How to Communicate Long Wait Times to Families

By Katie Taylor, CCLS Wait times usually go hand in hand with doctor offices, hospitals and procedures. Whether it’s expected or not, it still an incredibly difficult part of the process. One time as I was preparing a child for surgery, one of the nurses let the family know that their surgery start time would […]

By Katie Taylor, CCLS

Wait times usually go hand in hand with doctor offices, hospitals and procedures. Whether it’s expected or not, it still an incredibly difficult part of the process.

One time as I was preparing a child for surgery, one of the nurses let the family know that their surgery start time would be bumped. While hearing there is a delay is never ideal, it is the reality in hospitals.
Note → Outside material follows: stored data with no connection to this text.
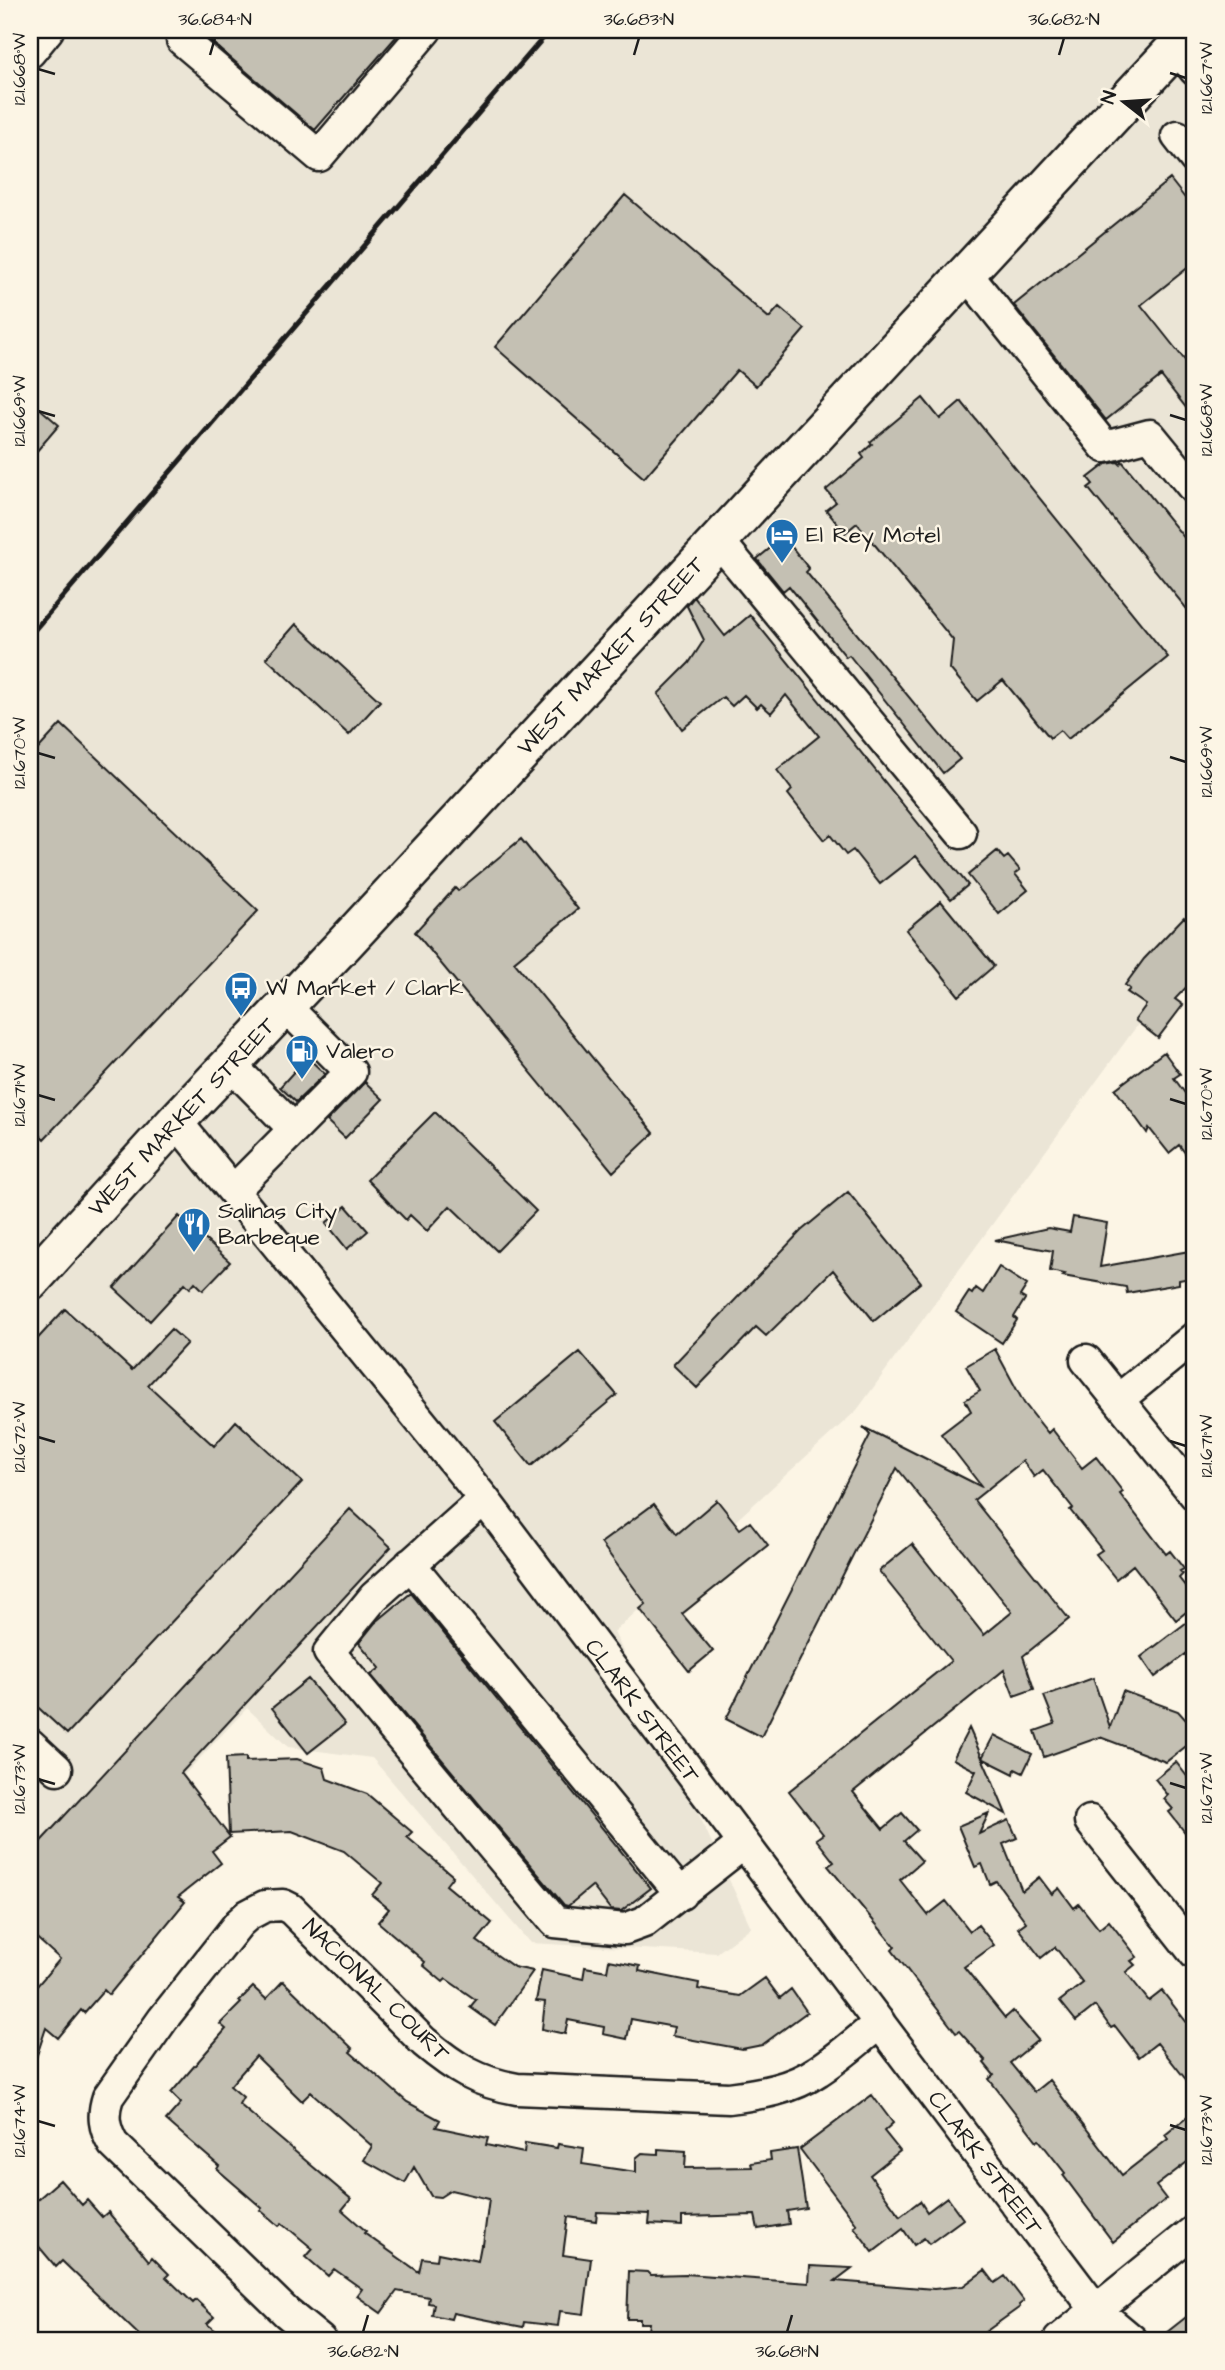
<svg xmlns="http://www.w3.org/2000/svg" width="1225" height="2370" viewBox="0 0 1225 2370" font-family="'Architects Daughter',sans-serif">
	<rect width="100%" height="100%" fill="#fcf5e5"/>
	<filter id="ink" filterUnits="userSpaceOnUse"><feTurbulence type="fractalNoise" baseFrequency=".0143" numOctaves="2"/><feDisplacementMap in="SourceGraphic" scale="14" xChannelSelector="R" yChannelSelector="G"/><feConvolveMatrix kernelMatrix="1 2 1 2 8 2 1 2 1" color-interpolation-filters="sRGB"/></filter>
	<g filter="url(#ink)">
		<path fill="#ebe5d6" d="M30,30H1195V946L857,1410L614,1632L751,1927L717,1953L530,1943L372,1758L288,1747L247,1708L30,1939Z"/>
		<path fill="#c4c0b3" stroke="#1c1c1c" stroke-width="2" fill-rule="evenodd" d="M211,30H402L315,130L206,37Z
			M1170,179L1195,211V262L1141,305L1195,373V419L1161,376L1106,420L1014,305Z
			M625,195L769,318L779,307L805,329L756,386L737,370L644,478L495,347Z
			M923,398L940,419L961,401L1168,657L1068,739L1060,730L1050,738L1003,680L977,701L950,669L953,640L857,523L845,533L826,510L836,502L826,490L864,458L861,454L872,444L870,442Z
			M30,400L59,425L30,459Z
			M1122,461L1195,551V619L1088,488L1093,484L1088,478L1106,464L1118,462L1120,464Z
			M784,537L809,569L806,572L960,759L943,773L849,655L846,657L789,586L783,591L757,559Z
			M694,597L725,636L750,615L968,885L951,899L916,856L880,884L853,850L846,855L830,835L824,840L788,794L792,790L777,770L819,736L786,695L771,713L761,704L757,708L744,695L732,706L723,697L682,729L658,694L689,663L704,640L687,606Z
			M296,624L380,701L349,735L266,658Z
			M61,724L258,911L44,1139L30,1125V758Z
			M521,839L578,909L514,962L654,1133L613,1172L415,932L455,888L458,891Z
			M997,851L1004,859L1008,856L1020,870L1015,874L1028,890L999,914L968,875Z
			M941,901L994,966L959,996L906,930Z
			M1184,917L1195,927V978L1175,999L1183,1005L1158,1038L1135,1020L1146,1005L1127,992L1130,989L1125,985L1144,959Z
			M1164,1052L1180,1074L1174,1078L1195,1107V1166L1179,1145L1169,1153L1149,1128L1147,1133L1115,1089Z
			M307,1057L325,1074L296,1102L280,1087Z
			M365,1082L383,1099L345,1138L327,1121Z
			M435,1112L536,1211L497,1251L450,1206L427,1231L410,1215L406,1220L367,1180Z
			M848,1192L921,1282L874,1321L833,1270L766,1336L756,1327L697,1388L673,1365L801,1231Z
			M346,1206L368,1231L347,1249L326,1223Z
			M179,1216L230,1262L203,1290L195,1282L190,1288L185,1283L150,1321L114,1288Z
			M1073,1217L1107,1223L1100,1267L1195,1250V1277L1179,1280V1284L1127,1293L1126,1287L1063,1276L1065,1274L1050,1271L1053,1251L995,1240L1048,1228L1070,1232Z
			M999,1267L1027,1285L1020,1296L1025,1299L1014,1317L1017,1320L1002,1343L956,1312L969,1292L972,1294L976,1288L983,1293Z
			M65,1309L132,1370L171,1329L187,1343L148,1385L214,1446L236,1421L302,1482L67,1734L30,1700V1347Z
			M995,1349L1024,1403L1048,1433L1052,1429L1082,1468L1096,1457L1123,1492L1120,1494L1166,1554L1170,1551L1184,1569L1180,1571L1183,1574L1179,1578L1195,1599V1605L1176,1620L1133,1565L1116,1579L1096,1554L1102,1550L1070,1510L1073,1508L1043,1470L1034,1477L1023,1461L974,1500L1069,1619L1023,1656L1034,1689L1014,1696L1004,1670L853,1792L883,1829L902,1813L917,1830L904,1841L922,1861L900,1880L928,1915L946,1901L970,1931L978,1925L994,1945L964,1967L1005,2018L1013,2011L1038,2040L1010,2063L1034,2092L1049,2080L1122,2175L1168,2139L1165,2135L1195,2111V2156L1156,2186L1166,2199L1113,2242L1063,2175L1065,2173L1039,2140L1037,2141L989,2079L994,2075L984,2063L986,2061L959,2031L956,2033L892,1950L895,1947L828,1866L834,1862L816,1839L823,1834L789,1791L951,1661L879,1571L912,1544L984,1635L1012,1612L897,1468L761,1737L726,1719L870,1435L863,1427L982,1487L941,1434L971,1411L965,1400L980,1391L966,1366Z
			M580,1352L617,1395L531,1466L495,1422Z
			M717,1500L740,1529L750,1522L768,1545L682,1614L713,1651L689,1671L640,1609L646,1604L601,1543L654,1504L677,1534Z
			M350,1509L391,1547L181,1773L230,1837L212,1851L221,1863L178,1897L185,1902L109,1995L104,1990L84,2013L81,2010L58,2038L46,2028L33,2067L30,2066V1994L60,1959L30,1932V1853Z
			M411,1593L651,1888L621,1911L611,1910L592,1886L568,1906L564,1905L371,1675L380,1668L359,1643L375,1623Z
			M1195,1616V1647L1155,1677L1141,1657Z
			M1093,1678L1110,1727L1123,1691L1178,1711L1195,1730V1739L1166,1762L1100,1737L1044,1757L1035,1731L1055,1724L1044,1696Z
			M308,1679L345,1724L308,1753L272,1708Z
			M969,1728L991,1778L1006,1814L966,1792L976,1771L953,1759Z
			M994,1735L1032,1754L1023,1773L1015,1769L1014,1774L982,1758Z
			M246,1757V1761L297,1759L324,1768L327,1779L367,1794L412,1832L407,1837L453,1876L446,1885L492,1923L477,1941L514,1967L533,1971L495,2025L470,2007L476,2000L446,1979L443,1982L423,1965L425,1962L378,1922L389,1909L372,1895L382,1883L344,1851L292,1831L229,1834L226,1758Z
			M1176,1762L1195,1787V1845L1169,1812L1173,1809L1164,1799L1168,1795L1155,1779Z
			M989,1813L979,1834L1009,1820L1017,1838L1003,1844L1022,1891L1039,1877L1052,1894L1059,1888L1074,1908L1079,1904L1099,1929L1109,1921L1137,1957L1131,1961L1135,1965L1126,1972L1149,2001L1162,1991L1195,2033V2091L1157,2043L1139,2057L1115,2026L1111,2028L1095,2006L1076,2021L1060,2001L1083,1983L1055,1947L1041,1958L1018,1928L1026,1922L996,1881L990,1884L982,1864L975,1867L958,1826Z
			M609,1960L640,1966L639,1971L699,1983L698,1989L740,1996L765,1978L780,1998L791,1989L807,2012L762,2045L742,2049L672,2036L674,2027L631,2019L627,2039L603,2034L604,2027L568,2020L565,2034L542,2029L545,2002L536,2001L542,1970L583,1979L585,1967L607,1971Z
			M283,1981L353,2049L350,2052L407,2102L440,2120L436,2127L488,2138L486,2145L524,2153L525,2143L557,2148L558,2144L584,2148L582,2164L636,2172V2158L642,2153L658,2154V2149L686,2151L685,2168L752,2167L751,2163L771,2160L770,2153L797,2149L806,2208L787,2211L789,2224L758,2229L755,2215L682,2217V2226L649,2224L650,2214L597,2212L596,2221L568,2217L563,2255L591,2259L584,2314L560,2311L558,2326L524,2322L523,2327L453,2313L451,2319L432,2315L434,2304L428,2303L429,2297L397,2291L381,2313L357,2296L362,2289L334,2269L328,2276L306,2257L313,2249L282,2223L279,2226L260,2210L262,2208L217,2169L219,2166L166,2120L181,2103L171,2093L226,2029L220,2024L241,2003L239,2001L253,1987L266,1999ZM256,2056L302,2101L311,2092L372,2146L364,2160L405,2183L414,2167L431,2196L440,2197L451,2190L489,2199L483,2245H481L478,2261L438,2253L437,2260L422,2258L419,2272L364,2233L366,2231L342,2210L351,2199L239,2104L243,2097L230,2086Z
			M872,2095L893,2123L884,2131L900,2151L870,2175L900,2216L920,2201L927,2212L947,2197L963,2219L929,2244L924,2238L914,2245L903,2229L873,2252L854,2227L857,2225L800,2149Z
			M60,2180L82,2205L87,2200L102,2217L108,2212L149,2261L152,2257L169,2274L166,2277L193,2303L196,2300L214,2317L207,2324L228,2340H144L62,2261L56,2267L30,2236V2206Z
			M810,2266L852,2268L835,2281L934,2289L963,2286L985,2270L995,2283L1005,2276L1024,2301L1019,2305L1020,2307L974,2340H816L710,2335V2333L648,2331L649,2323H640V2319H627L629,2271L648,2272L651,2275L686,2274L809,2283Z
			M1195,2310V2340H1157Z"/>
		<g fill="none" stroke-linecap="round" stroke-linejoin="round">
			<defs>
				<path id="minor" d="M190,30L182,40L319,156L426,30
					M1176,47L1195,70
					M30,52L48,30
					M1177,136L1195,159
					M966,273L1105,447L1150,435L1195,490
					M718,540L961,833
					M230,1064L294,1129
					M176,1121L484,1499L1096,2310L1132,2340
					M233,1191L351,1072L285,1006
					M1086,1360L1195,1495
					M1119,1399L1195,1337
					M484,1499L374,1597L329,1652L555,1922L625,1929L644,1922L743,1844
					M410,1564L681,1894
					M30,1744L57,1769
					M1090,1821L1195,1954
					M320,2340L287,2313L113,2144C104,2128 102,2115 108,2097L163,2019L239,1923L248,1915L265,1906L283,1905L291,1909L424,2042C455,2068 477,2082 517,2089L729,2098C760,2094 792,2089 818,2071C840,2057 859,2039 880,2023
					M1059,2340L1195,2230"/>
				<path id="major" d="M30,1282L176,1121L345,943L1192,30"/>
			</defs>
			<use href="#minor" stroke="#1c1c1c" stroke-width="35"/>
			<use href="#major" stroke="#1c1c1c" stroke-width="42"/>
			<use href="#minor" stroke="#fcf5e5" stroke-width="30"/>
			<use href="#major" stroke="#fcf5e5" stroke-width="37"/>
			<path stroke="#1c1c1c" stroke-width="5" d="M30,635L550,30"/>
		</g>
	</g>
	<path fill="none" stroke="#1c1c1c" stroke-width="2.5" d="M210,55L215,38M634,55L639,38M1059,55L1064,38M38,69L55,74M1170,73L1186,78M38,411L55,416M1170,415L1186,420M38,753L55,758M1170,757L1186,762M38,1095L55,1100M1170,1099L1186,1104M38,1437L55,1442M1170,1441L1186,1446M38,1779L55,1784M1170,1783L1186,1788M38,2121L55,2126M1170,2125L1186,2130M363,2332L368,2315M787,2332L792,2315"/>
	<defs>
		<symbol id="hotel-pin" viewBox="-11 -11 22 30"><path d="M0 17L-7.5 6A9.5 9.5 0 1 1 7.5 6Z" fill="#1f6fb2" stroke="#fcf5e5"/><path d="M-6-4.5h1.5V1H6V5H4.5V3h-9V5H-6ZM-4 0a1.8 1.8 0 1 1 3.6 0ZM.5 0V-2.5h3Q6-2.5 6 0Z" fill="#fff"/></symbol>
		<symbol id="bus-pin" viewBox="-11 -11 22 30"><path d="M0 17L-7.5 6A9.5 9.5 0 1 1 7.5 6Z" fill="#1f6fb2" stroke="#fcf5e5"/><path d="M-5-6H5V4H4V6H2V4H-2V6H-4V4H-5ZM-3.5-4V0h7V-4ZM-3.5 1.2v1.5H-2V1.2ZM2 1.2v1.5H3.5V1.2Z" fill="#fff"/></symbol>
		<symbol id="fuel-pin" viewBox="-11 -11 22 30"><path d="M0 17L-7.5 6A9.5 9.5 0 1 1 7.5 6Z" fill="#1f6fb2" stroke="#fcf5e5"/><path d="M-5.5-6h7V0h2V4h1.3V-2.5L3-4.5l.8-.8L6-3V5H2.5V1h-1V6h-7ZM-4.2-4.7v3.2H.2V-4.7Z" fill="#fff"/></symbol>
		<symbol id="restaurant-pin" viewBox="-11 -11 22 30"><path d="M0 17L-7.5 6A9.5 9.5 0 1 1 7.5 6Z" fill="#1f6fb2" stroke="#fcf5e5"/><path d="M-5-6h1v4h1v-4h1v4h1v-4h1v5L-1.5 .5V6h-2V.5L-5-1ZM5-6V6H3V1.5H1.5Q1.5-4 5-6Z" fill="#fff"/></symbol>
	</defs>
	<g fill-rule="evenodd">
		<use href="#hotel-pin" x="763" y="516" width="38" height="52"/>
		<use href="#bus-pin" x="222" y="969" width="38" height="52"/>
		<use href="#fuel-pin" x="283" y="1032" width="38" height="52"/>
		<use href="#restaurant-pin" x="175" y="1205" width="38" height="52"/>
	</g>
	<g text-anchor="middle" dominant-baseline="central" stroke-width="5" stroke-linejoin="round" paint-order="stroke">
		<g font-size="23" fill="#1c1c1c" stroke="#fcf5e5" text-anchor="start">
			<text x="806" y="535">El Rey Motel</text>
			<text x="266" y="988">W Market / Clark</text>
			<text x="326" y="1051">Valero</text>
			<text x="218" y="1211">Salinas City<tspan x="218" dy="26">Barbeque</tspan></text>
		</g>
		<g font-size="23" fill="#1c1c1c" stroke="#fcf5e5">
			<text transform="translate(611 656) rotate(-47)">WEST MARKET STREET</text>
			<text transform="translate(182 1117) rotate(-47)">WEST MARKET STREET</text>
			<text transform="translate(642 1711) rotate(53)">CLARK STREET</text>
			<text transform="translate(376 1990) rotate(44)">NACIONAL COURT</text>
			<text transform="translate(985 2163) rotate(53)">CLARK STREET</text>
		</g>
	</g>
	<rect width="1225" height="2370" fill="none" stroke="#fcf5e5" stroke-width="77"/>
	<g transform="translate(1124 102) rotate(287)" stroke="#fcf5e5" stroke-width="5" paint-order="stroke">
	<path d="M0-5L12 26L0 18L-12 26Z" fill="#1c1c1c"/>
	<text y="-10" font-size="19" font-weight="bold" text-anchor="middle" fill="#1c1c1c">N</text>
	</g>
	<rect x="38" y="38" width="1148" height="2294" fill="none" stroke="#1c1c1c" stroke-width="2.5"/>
	<g font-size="18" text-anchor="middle" fill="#1c1c1c">
		<text x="215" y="25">36.684°N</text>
		<text x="639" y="25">36.683°N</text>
		<text x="1064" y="25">36.682°N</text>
		<text transform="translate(19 69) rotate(-90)" y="6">121.668°W</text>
		<text transform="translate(1206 78) rotate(-90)" y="6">121.667°W</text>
		<text transform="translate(19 411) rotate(-90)" y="6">121.669°W</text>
		<text transform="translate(1206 420) rotate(-90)" y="6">121.668°W</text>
		<text transform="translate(19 753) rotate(-90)" y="6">121.670°W</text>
		<text transform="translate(1206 762) rotate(-90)" y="6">121.669°W</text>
		<text transform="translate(19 1095) rotate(-90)" y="6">121.671°W</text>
		<text transform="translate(1206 1104) rotate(-90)" y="6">121.670°W</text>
		<text transform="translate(19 1437) rotate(-90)" y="6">121.672°W</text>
		<text transform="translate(1206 1446) rotate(-90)" y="6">121.671°W</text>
		<text transform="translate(19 1779) rotate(-90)" y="6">121.673°W</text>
		<text transform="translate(1206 1788) rotate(-90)" y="6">121.672°W</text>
		<text transform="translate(19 2121) rotate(-90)" y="6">121.674°W</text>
		<text transform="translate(1206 2130) rotate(-90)" y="6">121.673°W</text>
		<text x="363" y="2357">36.682°N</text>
		<text x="787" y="2357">36.681°N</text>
	</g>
</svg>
When the information is delivered timely and honestly, most families understand and sympathize with the staff.

This particular delay was due to an emergency, but the nurse did not want to scare the family and so they didn’t want to tell them the reason why. However, after about thirty minutes, the family began to become upset, rightfully so. Their child was hungry and becoming restless in a small room. They didn’t know how long this delay would last and the open-ended delay felt overwhelming during an already anxiety-provoking experience.

The nurse and I decided together that it wasn’t important to tell the family why there was a delay and to create a “check-in” system every 20 minutes to make sure they had an update. The family responded sympathetically to the emergency and realized, “if that were my kid, I’d want them to go first.” The 20-minute check-in also helped significantly, because the family was able to compartmentalize waiting for 20-minutes, not indefinitely.

Delays happen often and are usually out of control of the care team, but they do cause stress on families for a variety of reasons. The child receiving surgery is not allowed to eat or drink which can cause anyone to become hangry. The delay may result in the parent being late to work or unable to pick up another child from school.

As soon as you know something about the delay, tell the family.

Check in often to give updates.

Give some context about why the delay is happening.

Parents, what is the longest you’ve ever waited for something in the hospital? What helped the most?

Clinicians, what else do you do to ensure families have all the information they need?